A generalized hypothesis test for community structure in networks
Eric Yanchenko, Srijan Sengupta
TL;DR
The paper addresses whether observed networks exhibit meaningful community structure by introducing a model-agnostic measure, the Expected Edge Density Difference (E2D2) with parameter γ(·) and its maximum \\tilde{γ}(P), and an associated statistic \\tilde{T}(A).
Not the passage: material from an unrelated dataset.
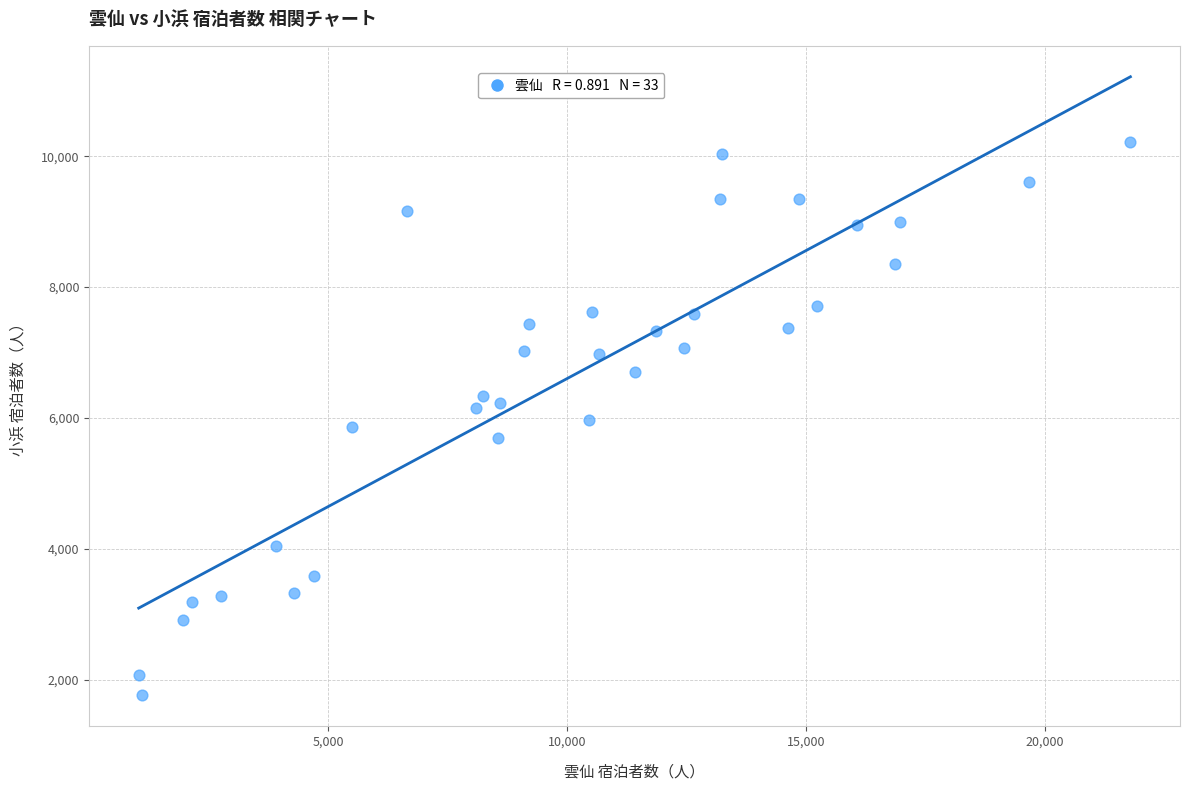

What is the range of X values (max minus min)?

20746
It develops two hypothesis-testing frameworks: a baseline-value test with an asymptotic cutoff and a baseline-model bootstrap test against nulls such as Erdős-Rényi and Chung-Lu, supported by theoretical bootstrap results. The E2D2-based approach connects to modularity while allowing flexible null models, enabling principled significance testing and richer interpretation; this is demonstrated via simulations and real data (DBLP and hospital networks). The work provides practical, extensible tools for network analysis and outlines future directions, including sequential testing and extensions to more complex network structures.
Abstract
Researchers theorize that many real-world networks exhibit community structure where within-community edges are more likely than between-community edges. While numerous methods exist to cluster nodes into different communities, less work has addressed this question: given some network, does it exhibit statistically meaningful community structure? We answer this question in a principled manner by framing it as a statistical hypothesis test in terms of a general and model-agnostic community structure parameter. Leveraging this parameter, we propose a simple and interpretable test statistic used to formulate two separate hypothesis testing frameworks. The first is an asymptotic test against a baseline value of the parameter while the second tests against a baseline model using bootstrap-based thresholds. We prove theoretical properties of these tests and demonstrate how the proposed method yields rich insights into real-world data sets.